Nein, unsere Neu-Iskristen haben entschieden kein Glück! Auch dann, wenn sie einen richtigen sozialistischen Grundsatz formulieren, verstehen sie es nicht, ihn richtig anzuwenden. Sie haben nicht überlegt, wie sich die Begriffe und Ausdrücke des parlamentarischen Kampfes wandeln und in ihr Gegenteil verwandeln, wenn die Revolution begonnen hat, kein Parlament da ist und der Bürgerkrieg, das Aufflackern von Aufständen, Tatsache geworden ist.
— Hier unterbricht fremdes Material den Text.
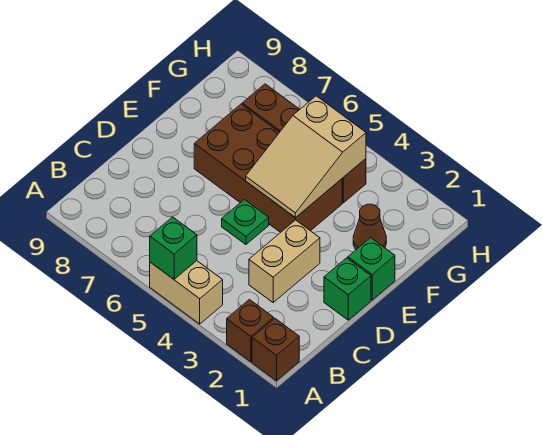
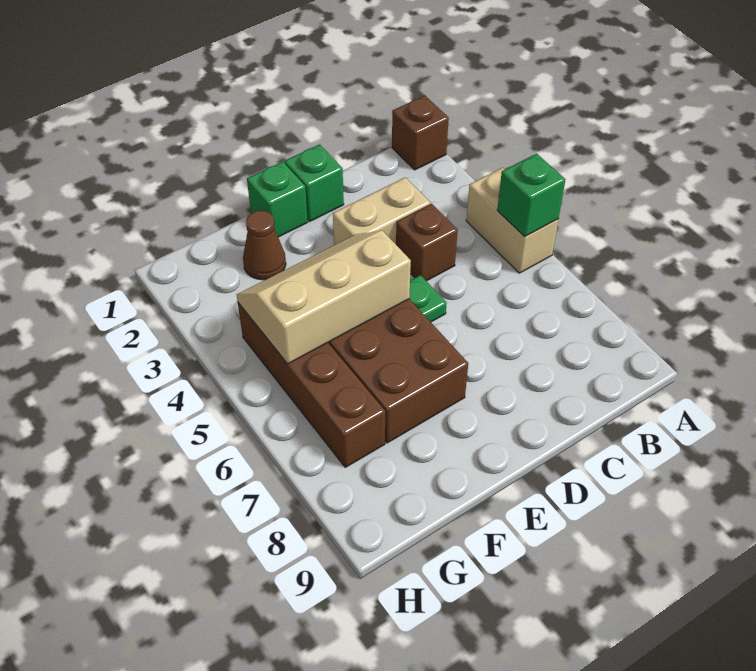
brown brick A2 level 1 -> brown brick C4 level 1
tan slope E4:G5 level 2 top G -> tan slope E4:G5 level 2 top 5

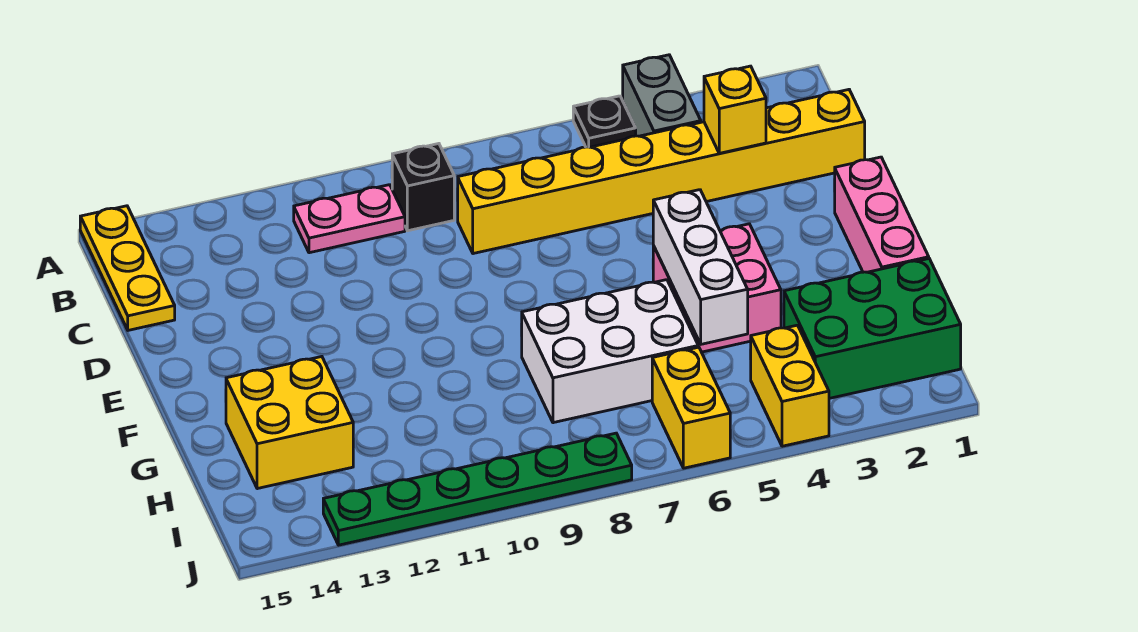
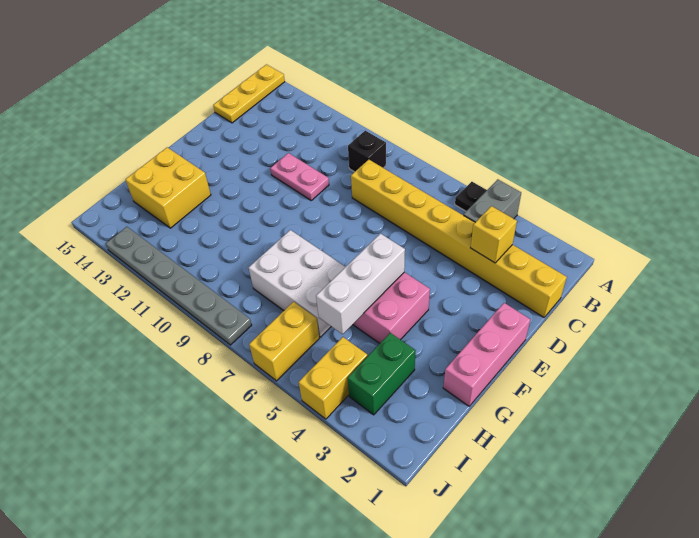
pink plate B10:B11 level 1 -> pink plate D10:D11 level 1
green brick H1:I3 level 1 -> green brick H3:I3 level 1
green plate J8:J13 level 1 -> grey plate J8:J13 level 1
Sie haben nicht überlegt, dass unter den Verhältnissen, von denen jetzt die Rede ist, Verbesserungsanträge durch Straßendemonstrationen eingebracht, Interpellationen durch Angriffsaktionen der bewaffneten Bürger eingereicht werden und Opposition gegen die Regierung in der Form des gewaltsamen Sturzes der Regierung gemacht wird.

Wie der bekannte Held unseres Volksepos die guten Ratschläge gerade dann wiederholt, wenn sie unangebracht sind, so sagen auch die Jünger Martynows ihre Lektion vom friedlichen Parlamentarismus gerade da auf, wo sie selbst den Beginn direkter Kampfhandlungen feststellen. Kann es doch nichts Kurioseres geben, als wenn in einer Resolution, die mit dem Hinweis auf den „entscheidenden Sieg der Revolution" und auf den „Volksaufstand" beginnt, dann mit wichtiger Miene die Losung der „äußersten Opposition" aufgestellt wird!! Überlegt doch, Herrschaften, was es bedeutet, in der Epoche eines Aufstandes die „äußerste Opposition" zu bilden! Bedeutet das, die Regierung zu entlarven oder sie zu stürzen? Bedeutet das, gegen die Regierung zu stimmen oder ihrer Militärmacht im offenen Kampfe Niederlagen beizubringen? Bedeutet das, sich zu weigern, der Regierung die Staatskassen aufzufüllen, oder bedeutet das die revolutionäre Beschlagnahme der Staatskasse, um sie für die Bedürfnisse des Aufstandes, für die Bewaffnung der Arbeiter und Bauern, für die Einberufung der konstituierenden Versammlung zu verwenden? Beginnt es euch nicht schon einzuleuchten, Herrschaften, dass der Begriff „äußerste Opposition" nur negative Handlungen zum Ausdruck bringt: entlarven, dagegen stimmen, ablehnen? Und warum? Weil dieser Begriff sich nur auf den parlamentarischen Kampf bezieht und dabei in einer solchen Epoche, in der niemand den „entscheidenden Sieg" als unmittelbares Kampfziel aufstellt. Geht euch nicht das Verständnis dafür auf, dass sich in dieser Hinsicht die Sache in dem Moment kardinal ändert, wo auf der ganzen Linie der entschlossene Ansturm des politisch unterdrückten Volkes zum verzweifelten Kampfe um den Sieg beginnt?

Die Arbeiter fragen uns, ob man nun die unaufschiebbare Sache des Aufstandes energisch in die Hand nehmen müsse. Wie es zu bewerkstelligen sei, dass der begonnene Aufstand siegreich werde? Wie der Sieg ausgenützt werden soll? Welches Programm dann verwirklicht werden könne und müsse? Die Neu-Iskristen, die den Marxismus vertiefen, erwidern: die Partei der äußersten revolutionären Opposition bleiben… Nun, hatten wir nicht recht, als wir diese Ritter Virtuosen des Philistertums nannten?